DevOps is like the team that writes the script, directs the play, and sets up the stage and lighting. They ensure the play is ready to run smoothly when it’s showtime.
SRE is the backstage crew, handling lighting and sound, fixing issues during the performance, and ensuring the play goes on without a hitch.
While DevOps focuses on streamlining the entire development and deployment process, SRE emphasizes reliability and performance during operations. Both roles often overlap but have distinct missions.
DevOps Flavors
DevOps adapts to specific contexts, leading to specialized “flavors”:
CloudOps: Focused on managing cloud infrastructure using practices like IaC and automation.
DataOps: Streamlines data engineering and operations to enhance data reliability and accessibility.
DocOps: Integrates documentation with development and operations workflows, using tools like Sphinx or MkDocs.
MLOps: Applies DevOps principles to machine learning, ensuring models are trained, tested, and deployed efficiently.
LLMOps: A subset of MLOps, tailored to managing large language models.
![DevOps Flavors](../_images/devops-flavors.png)
CI/CD Pipeline
A CI/CD pipeline automates the process of delivering code to production.
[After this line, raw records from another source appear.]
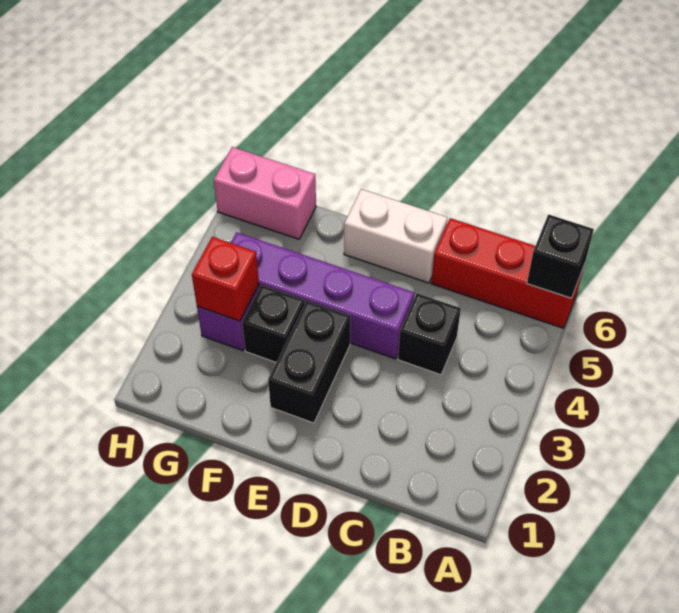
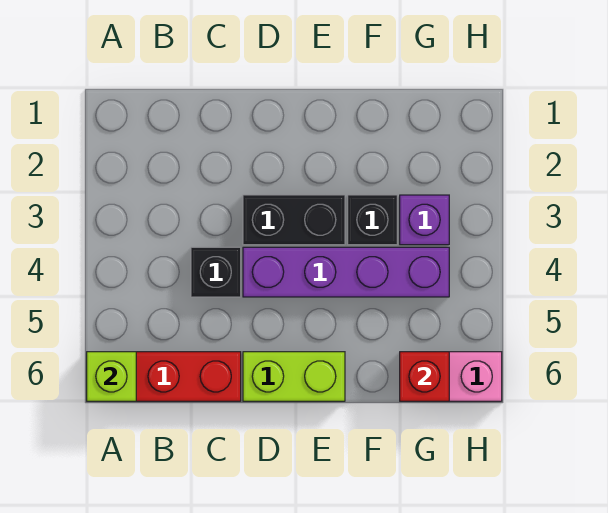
black 1x1 brick [527,214,594,298] -> lime 1x1 brick [87,352,136,401]
white 1x2 brick [344,189,448,283] -> lime 1x2 brick [243,352,345,401]
black 1x2 brick [268,301,350,423] -> black 1x2 brick turned to [243,195,345,245]
red 1x1 brick [192,237,259,321] -> red 1x1 brick moved to [400,352,449,401]

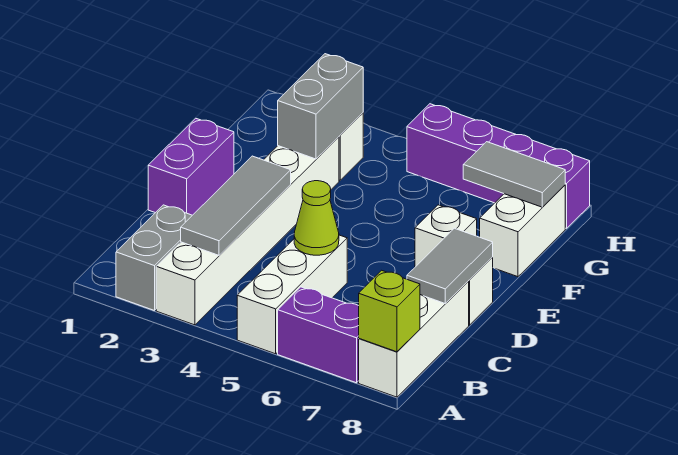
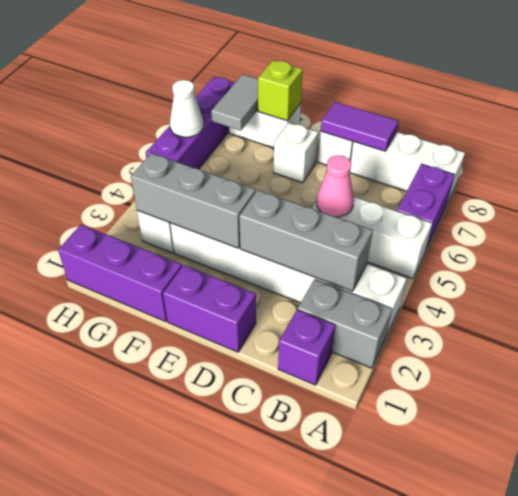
lime 1x1 brick [359,270,420,352] -> lime 1x1 brick moved to [258,60,303,121]
none -> purple 1x1 brick [278,310,335,385]
grey 1x3 tile [181,156,291,255] -> grey 1x3 brick [239,190,373,291]
lime 1x1 cone [294,181,339,255] -> pink 1x1 cone [316,155,354,217]
grey 1x2 tile [407,228,493,304] -> purple 1x2 tile [321,102,399,151]
none -> purple 1x3 brick [58,225,182,322]
grey 1x2 brick [278,54,363,159] -> grey 1x3 brick [131,153,256,248]
none -> white 1x1 cone [170,80,203,137]

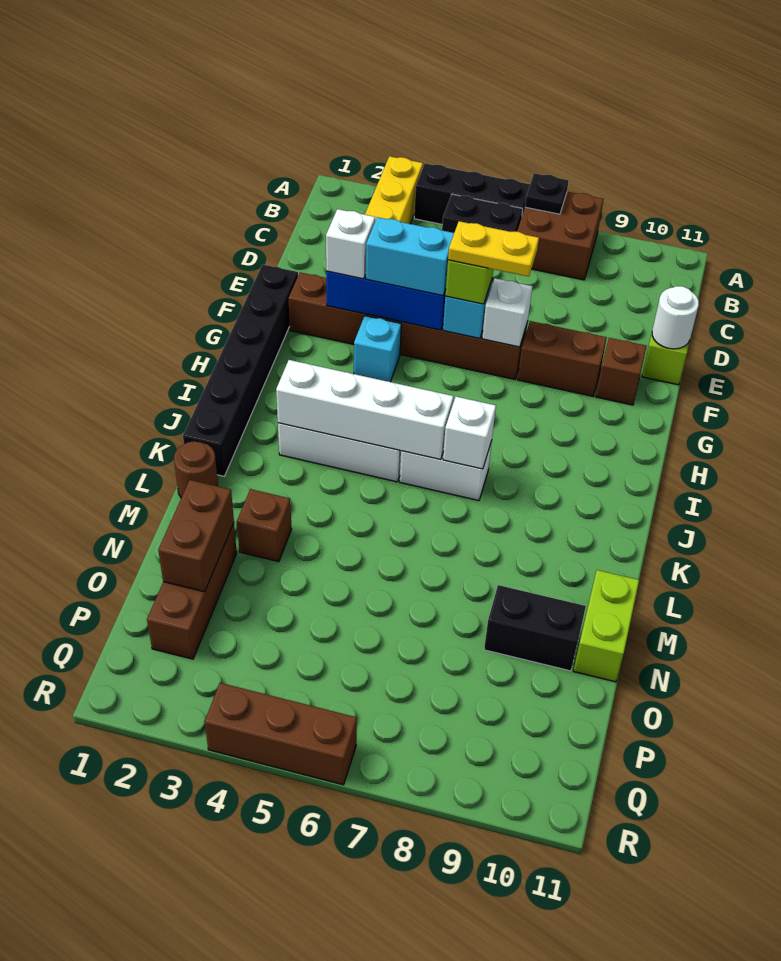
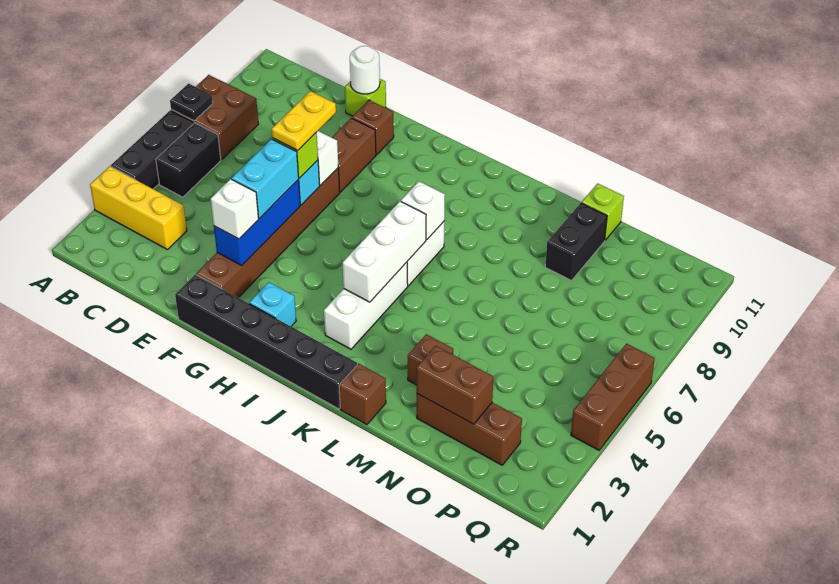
cyan 1x1 brick [354,316,401,382] -> cyan 1x1 brick moved to [249,282,296,326]
white 1x4 brick [276,360,453,460] -> white 1x3 brick [343,201,426,302]
brown 1x1 round brick [174,441,218,498] -> brown 1x1 brick [339,364,386,425]
lime 1x2 brick [573,570,639,682] -> lime 1x1 brick [582,183,624,240]

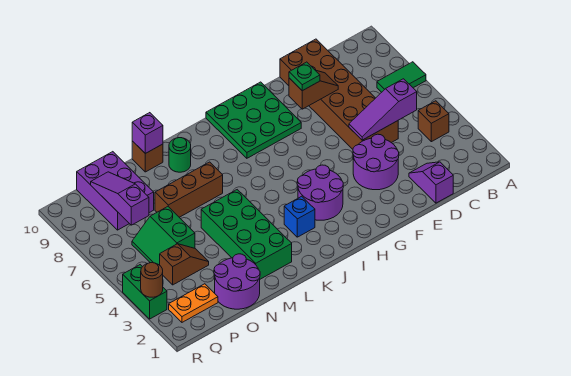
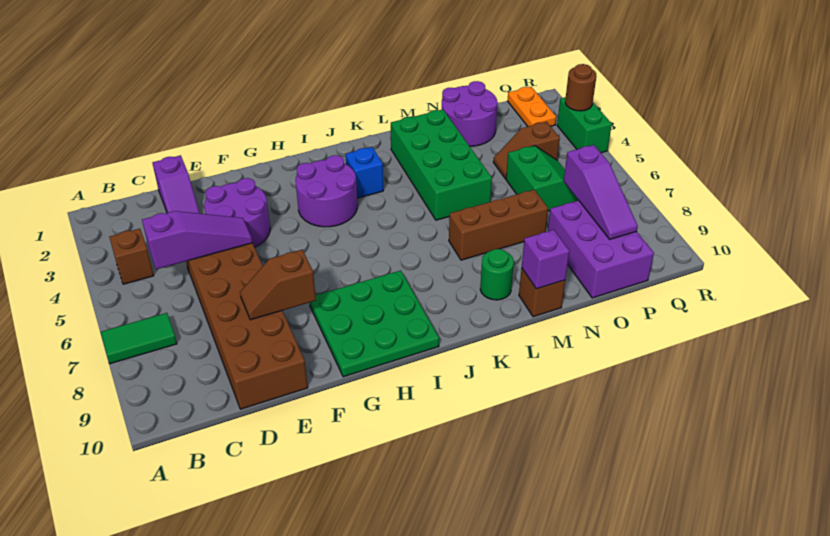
green 1x1 plate [289,62,320,91] -> none
orange 1x2 plate [169,284,218,322] -> orange 1x2 plate turned to [508,87,556,126]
It typically involves seven steps:
Coding: Develop and review code; manage with tools like Git.
Building: Convert code into deployable artifacts using tools like Maven or Gradle.
Testing: Validate functionality, security, and performance with Pytest or JUnit.
Packaging: Prepare build artifacts for deployment using tools like Docker.
Releasing: Manage releases with Jenkins or GitHub Actions.
Configuring: Set up infrastructure with tools like Terraform or Ansible.
Monitoring: Track application performance with Prometheus or Grafana.
Continuous Integration
Continuous Integration (CI) involves frequent merging of code changes into a central repository, triggering automated builds and tests. This practice identifies and resolves issues early, enhancing software quality.
Continuous Delivery
Continuous Delivery (CD) builds on CI by automatically preparing code changes for deployment. This ensures every build is deployment-ready, enabling rapid releases.